Likewise the Charles Dickens one, seriously old guy, dead and a foreigner, but Jesus Christ did he get the picture on kids and orphans getting screwed over and nobody giving a rat’s ass. You’d think he was from around here.
Y’know what, Demon Copperhead? For once in your self-destructive life, you got something right there. OK, so you had a bad start, with your stepfather from hell and your mom offing herself and the crappy farming out of orphans and having nothing but, you still had choices, didn’t you? And you always managed to make the wrong ones. The best thing you could do would be to light out of Virginia and time travel back to Victorian England. In Mr Dickens’ world, you could be an orphan with a crappy job, choose the wrong guy for your hero, marry the wrong girl and still come good. You stay back home with Ma Kingsolver and you’re trapped forever inside one of the most depressing books it's ever been my misfortune to read.

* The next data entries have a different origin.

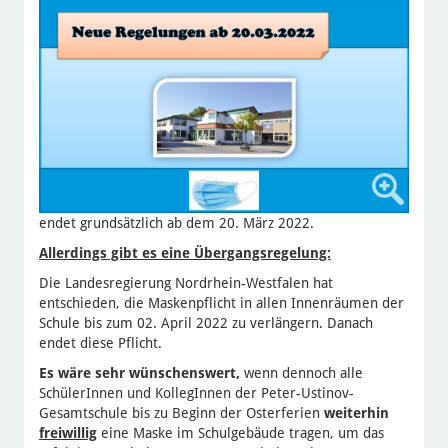
endet grundsätzlich ab dem 20. März 2022.
Allerdings gibt es eine Übergangsregelung:
Die Landesregierung Nordrhein-Westfalen hat
entschieden, die Maskenpflicht in allen Innenräumen der
Schule bis zum 02. April 2022 zu verlängern. Danach
endet diese Pflicht.
Es wäre sehr wünschenswert,
wenn dennoch alle
SchülerInnen und KollegInnen der Peter-Ustinov-
Gesamtschule bis zu Beginn der Osterferien
weiterhin
freiwillig
eine Maske im Schulgebäude tragen, um das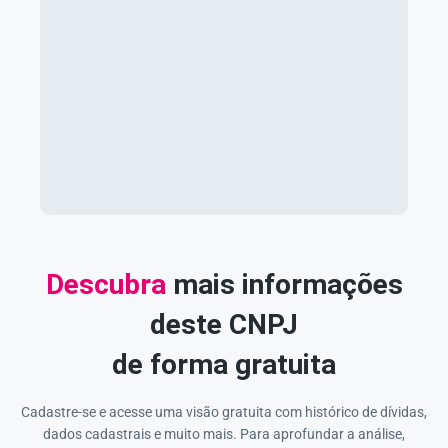
Descubra
mais informações
deste CNPJ
de forma gratuita
Cadastre-se e acesse uma visão gratuita com histórico de dívidas,
dados cadastrais e muito mais. Para aprofundar a análise,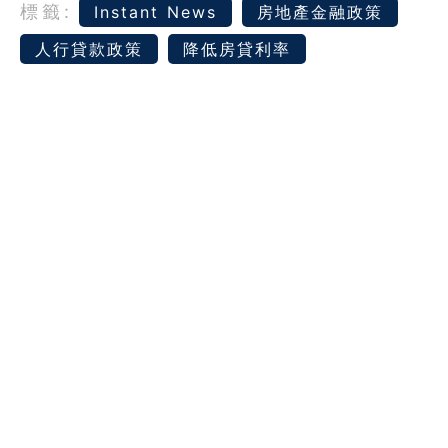
標籤:
Instant News
房地產金融政策
人行貸款政策
降低房貸利率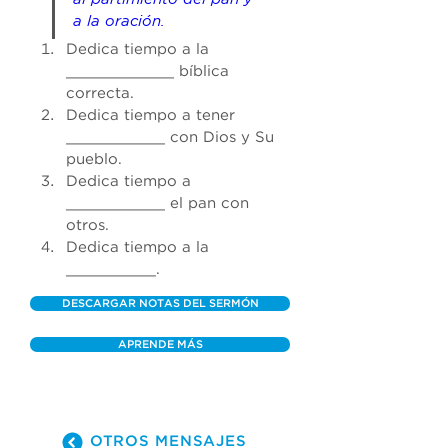
a la oración.
Dedica tiempo a la 
___
_________
 bíblica 
correcta. 
Dedica tiempo a tener 
___________
 con Dios y Su 
pueblo. 
Dedica tiempo a 
___________
 el pan con 
otros. 
Dedica tiempo a la 
__________
.
DESCARGAR NOTAS DEL SERMÓN
APRENDE MÁS
OTROS MENSAJES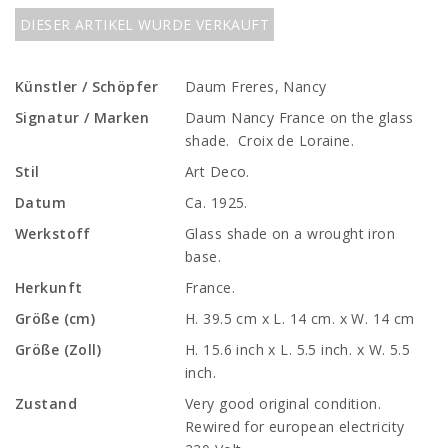
DIESER ARTIKEL WURDE VERKAUFT
Künstler / Schöpfer
Daum Freres, Nancy
Signatur / Marken
Daum Nancy France on the glass
shade. Croix de Loraine.
Stil
Art Deco.
Datum
Ca. 1925.
Werkstoff
Glass shade on a wrought iron
base.
Herkunft
France.
Größe (cm)
H. 39.5 cm x L. 14 cm. x W. 14 cm
Größe (Zoll)
H. 15.6 inch x L. 5.5 inch. x W. 5.5
inch.
Zustand
Very good original condition.
Rewired for european electricity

A couple of people said they’d be interested to know what I thought of this book. The answer is that I hated it and was completely miserable the whole time I was reading it. I had to finish, to see if Kingsolver would end the book in the same way Dickens ended David Copperfield and she does, sort of. I found the constant Copperfield references odd. There are slight changes of name: Pegott for Pegotty, Dori for Dora, Angus for Agnes. You also guess what’s coming e.g. when Demon goes off with the Pegotts for two weeks to stay with a relative, you know he’s in for a nasty shock when he gets back home. You know that Fast Forward is Steerforth made really evil. You know Dori will die. At least Angus (real name Agnes) is a vast improvement on Dickens’ Agnes.
If 550 pages of small print about what it’s like to be dirt poor in trailer trash America is your thing, this book is for you. You will have to put up with long stretches of boredom about football and addiction plus the overwriting but maybe that won’t bother you, either. In her acknowledgements, this Pulitzer Prize-winning author says, ‘I’m grateful to Charles Dickens for writing David Copperfield’, as though he wrote it especially so she could riff on it. I’m grateful to him too but for writing a faulty but beautiful book. As I see it, Demon Copperhead could have been written without any reference to Dickens and still have been quite a story, if one I wish I hadn’t read. The power of it lies in Kingsolver’s anger at the opioid crisis in America and the role of ‘big pharma’ in bringing it about.